Nis halved its FY27 revenue guidance, but didn't explain why.
The security services company cut its growth outlook to 12-15% from 20% just six months ago, raising a credibility question on its order-book claims.
What's new
- FY27 consolidated revenue growth guidance cut to 12-15% from a prior 20% forecast.
- Management targets crossing Rs 500 crore revenue within FY27, possibly before year-end.
- CCTV segment recovery pushed to year-end as STQC supply constraints ease.
Themes from the call
Guidance credibility
A 5-8 percentage point guidance cut in six months without an explanation is a signal investors should weigh carefully.
Growth-margin trade-off
The company is deliberately chasing lower-margin security and housekeeping contracts to hit its Rs 500 crore target, even as it caps profitability.
Working capital
New contract ramp drove a temporary receivables spike to Rs 145 crores, which is normalizing but shows the cash cost of growth.
Guidance watch
- FY27 consolidated revenue growth guided to 12-15% (down from 20% in Nov 2025).
- CCTV segment recovery expected by year-end, but no magnitude given.
- No guidance on EBITDA margin targets, capex quantum, or normalized long-term employee benefit costs.
Risk flags
- The guidance cut was not explained. The open question is whether the prior forecast was wrong or the current one is conservative.
- Segment mix is shifting toward lower-margin security and housekeeping (4.5-4.8% EBITDA margin), which pressures consolidated profitability.

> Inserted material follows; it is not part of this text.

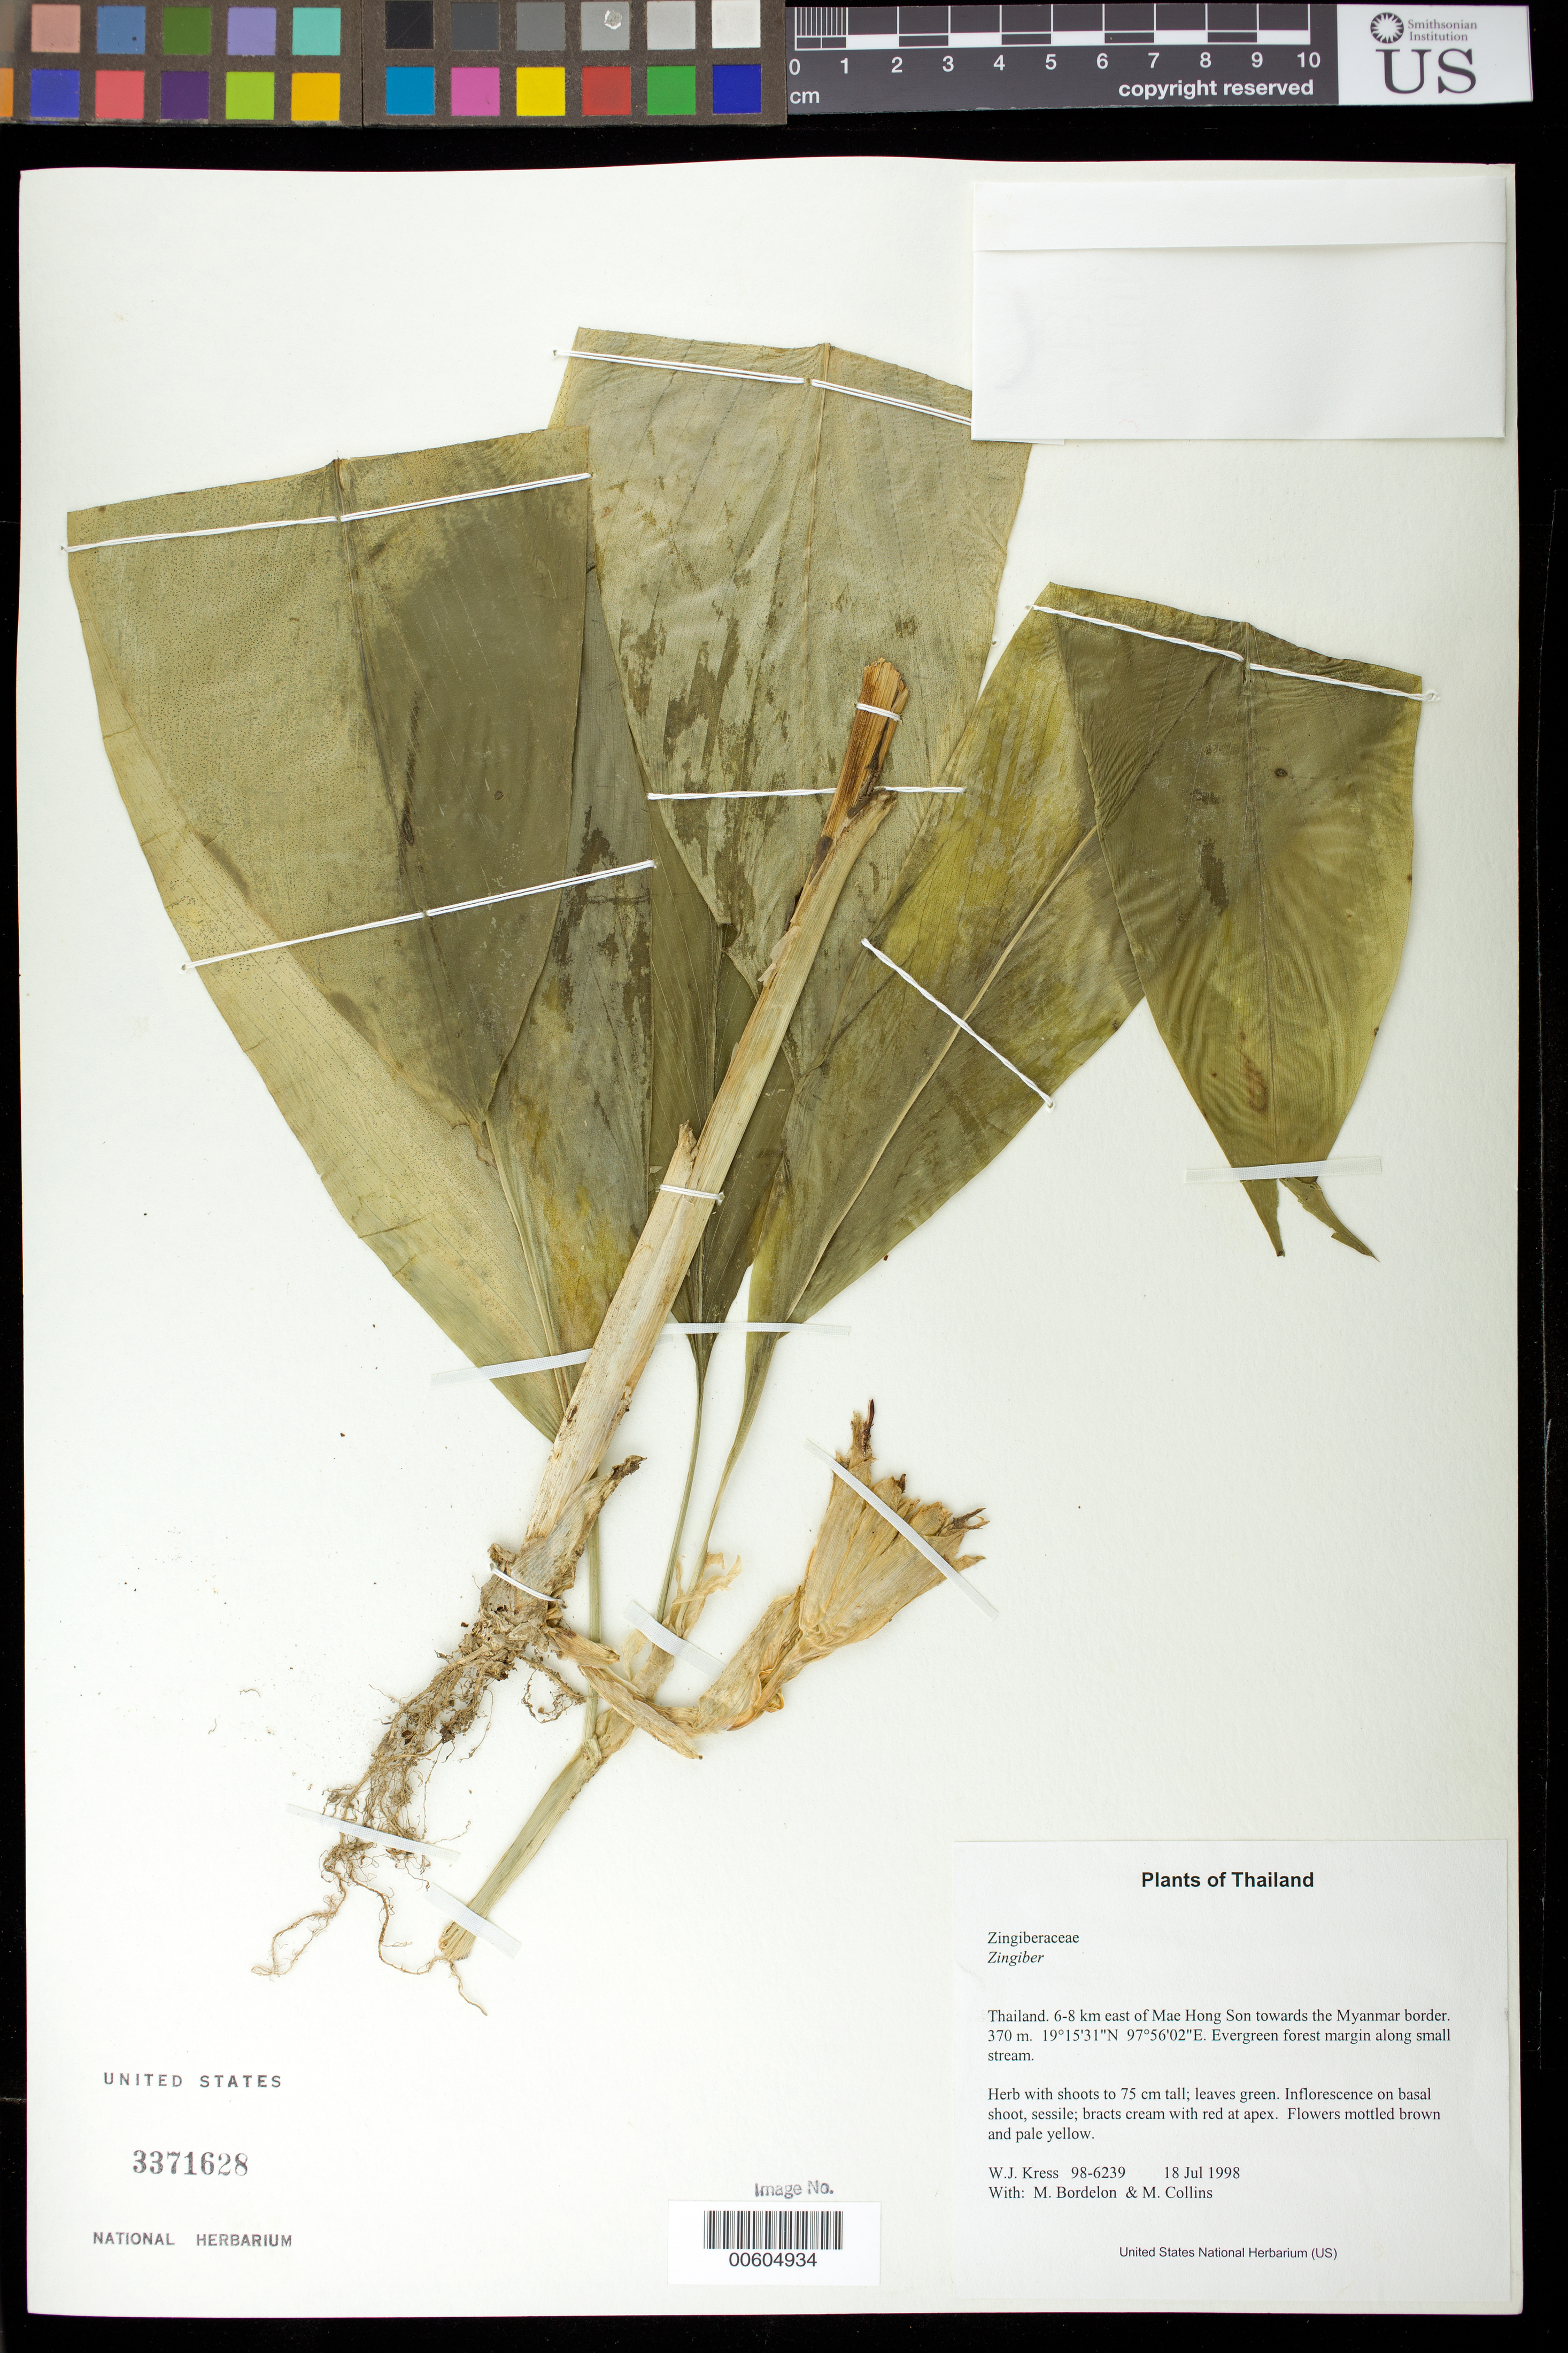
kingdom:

- West Bengal's labor code wage rules are still pending. The profitability of the core business hinges on them.
Key quotes
-
"My projection would be between 12-15% on a consolidated level."
— CFO, Jun 2026 call -
"We should be crossing the 500 crore mark within this financial year."
— CFO, Jun 2026 call
The brief
Nis's management delivered a 13.96% revenue growth in Q4 and a 7.74% full-year print for FY26, but the real story is the forward guidance. In November, the CEO was forecasting about 20% growth for FY27. This quarter, the CFO projected 12-15%. No reason was given for the cut. The company still targets Rs 500 crore in revenue within the year, a goal the CFO said it "should" hit, possibly early. That implies a big step-up from the Rs 436.70 crore FY26 base. The math works if new contracts like Haldia Docks and Patna Secretariat ramp as planned. The risk is that growth is coming from lower-margin segments. Security and housekeeping together are 85% of revenue but carry EBITDA margins of just 4.5-4.8%. The company is consciously accepting this trade-off. The CCTV segment, which has higher margins, is stuck at Rs 12 crore in revenue while supply constraints ease. Its recovery is now pushed to year-end. A one-time Rs 27.82 crore labor code provision masked the underlying PAT, which would have been Rs 19.12 crore. The ICRA outlook upgrade to positive and the government formalization thesis are genuine tailwinds. But the guidance reversal without explanation is the question investors must resolve. Was the 20% target from November too aggressive, or is the current 12-15% too cautious? Management owes the street a clearer answer.
Nis's guidance cut is bigger than the quarter itself. The explanation is still missing.